データーと変数
データーの構造を決めるとき、プログラム処理との関連を考えて決めるべきものであることは既に記しましたが、もう少し踏み込んでみます。
作表する際各列は変数に割り当てられます。
データーベースプログラミングに於いては、各行を1つのまとまりとして、
これを配列変数に割り当てます。

変数には大きく分けて文字変数と数値変数があります。
例えば、半角の1は、8bitで2進数表示すると、00000001となります。
同様に、半角の2は、8bitで2進数表示すると、00000010です。
数値の足し算では、1+2=3、まあ当たり前です。
コンピューターでは文字の足し算と云うことも行います。
今ここに、ズラズラ文章を記していますが、これは、コンピューターの処理上は、
文字の足し算を行っているのです。

話を解りやすくするために
2進数の00000001を今Aで表し、00000010をBで表しておきましょう。
AもBも、中身はただ1と0を並べただけのものです。
数値として扱う際には、#Aと#Bで表すことにし、
文字として扱う場合には$Aと$Bと表すことにしましょう。
それぞれで足し算をしてみます。結果はそれぞれ#C、$Cと表すものとします。

プログラムでは、1+2=3と云う式は、
3=1+2の様に表します。これは代入式で、右辺に計算式をおくわけです。
数値処理では、
#C=#A+#B の様になります。
数値のAと数値のBを加えて、その結果を数値のCに代入しろと云う意味です。
2進数表示では、
00000011=00000001+00000010 です。まあ当たり前ですね。

一方、文字の足し算では、同じように、
$C=$A+$B の様になります。
これを2進数表示すると、次のようになります。
"00000001;00000010"="00000001"+"00000010"
10進数でしめすと、
"12"="1"+"2"
と云うことです。
文字の足し算というのは、計算はしないで、文字を並べて行くだけです。

この違いで理解して欲しいのは、文字変数は、数値変数に比べてメモリーを浪費すると云う点です。

かつて、データーベースを作成する際、1項目の文字数を何文字にするか、
或いは1行の文字数を何文字にするかと云うことは、非常に大事な事でした。
それは、メモリーをどの位使うか、ファイルの大きさがどの位になるか、或いは、
データーの処理速度がどの位になるかを決定する一番の要因だったからです。
文字変数は、その使用文字数を最初に決めておく必要があったのです。
《可変長文字列変数》
さて、コンピューターの処理能力が上がってくると、それまでの固定的な文字変数ではなく、可変長文字列変数が使えるようになりました。
これは何かというと、以前のように、最初に使用文字数を決めなくても、
変数に入れて行く文字数の最大の大きさに合わせて、メモリーサイズを自動的に拡大していくというものです。

プログラムで変数を定義すると、コンピューターはその変数に対してメモリ空きエリアの割り当てと云うことを行います。
変数1つに対して、それを扱う空きエリアの位置が決められるわけです。
メモリエリアは、そのサイズが最初に128biteとか、256biteとか云うように、
固定サイズで区切られています。
例えば128biteで区切られている場合、2biteはosの処理に用いますから、
使える文字数は全角で63文字です。

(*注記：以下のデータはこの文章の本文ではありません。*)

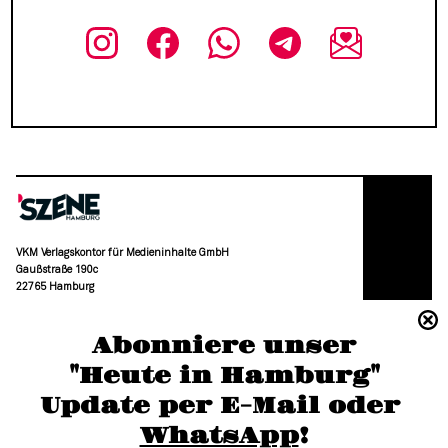
VKM Verlagskontor für Medieninhalte GmbH
Gaußstraße 190c
22765 Hamburg
(040) 36 88 110 –0
Abonniere unser
moc.grubmah-enezs@ofni
"Heute in Hamburg"
Update per E-Mail oder 
WhatsApp
!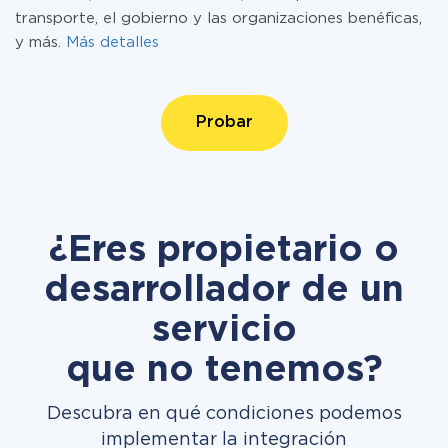
transporte, el gobierno y las organizaciones benéficas,
y más.
Más detalles
Probar
¿Eres propietario o
desarrollador de un
servicio
que no tenemos?
Descubra en qué condiciones podemos
implementar la integración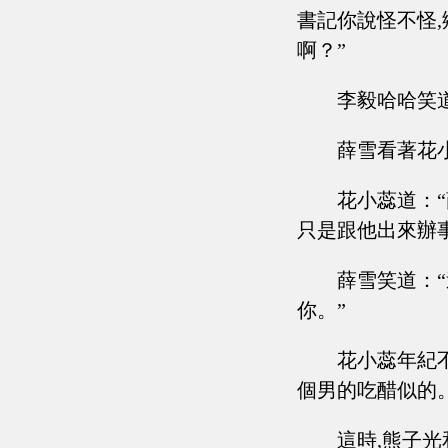
書記你說怪不怪
啊？”
李毅哈哈笑
薛雪看著花小
花小蕊道：“
只是跟他出來辦
薛雪笑道：
你。”
花小蕊年紀
個男的吃醋似的
這時,熊子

(128-2)/2=63 
ここから変数定義文字を引くと、62文字以下になります。
固定文字列変数の時代は、こういうことを考慮して、最初に項目文字数を決めていたわけです。

可変長文字列変数の場合は、この62文字を越えた場合には、osのプログラム処理により、追加の空きエリアを割り当てます。
つまり、項目の文字数読みとりで63文字を越すと、128+128=256biteの割り当てを、一つの変数に対して自動的に行うわけです。
これは、データーベースの作成において最初にサイズ計算しなくて良いという点で、便利ではあるのですが、メモリー浪費に気づかないと云う弊害を生みます。
さて、長々難しそうな話を記しましたが、何故この様なことを記したかというと、
目録データーの中に、項目文字数に対する配慮の無いデーターが見受けられるからです。
書籍の解説項目で、ひどい例では100文字以上使っている目録があります。
はっきり言って、データーベースというものが全然解っていない。
1000点のデーターの中に、1点でもそういう文字数の項目があると、全体のメモリエリアに反映されてしまいます。
1項目の使用最大文字数は、精々全角60文字以下にしておくべきです。
データベースの項目列はワープロの原稿ではないのですから、ズラズラ書いて良いというものではない訳です。
まあ、データーベースというものが解って作られている目録の方が少ないようですが、この例の場合はメモリーのOverflowという実害を伴う可能性があるので、記しておく次第です。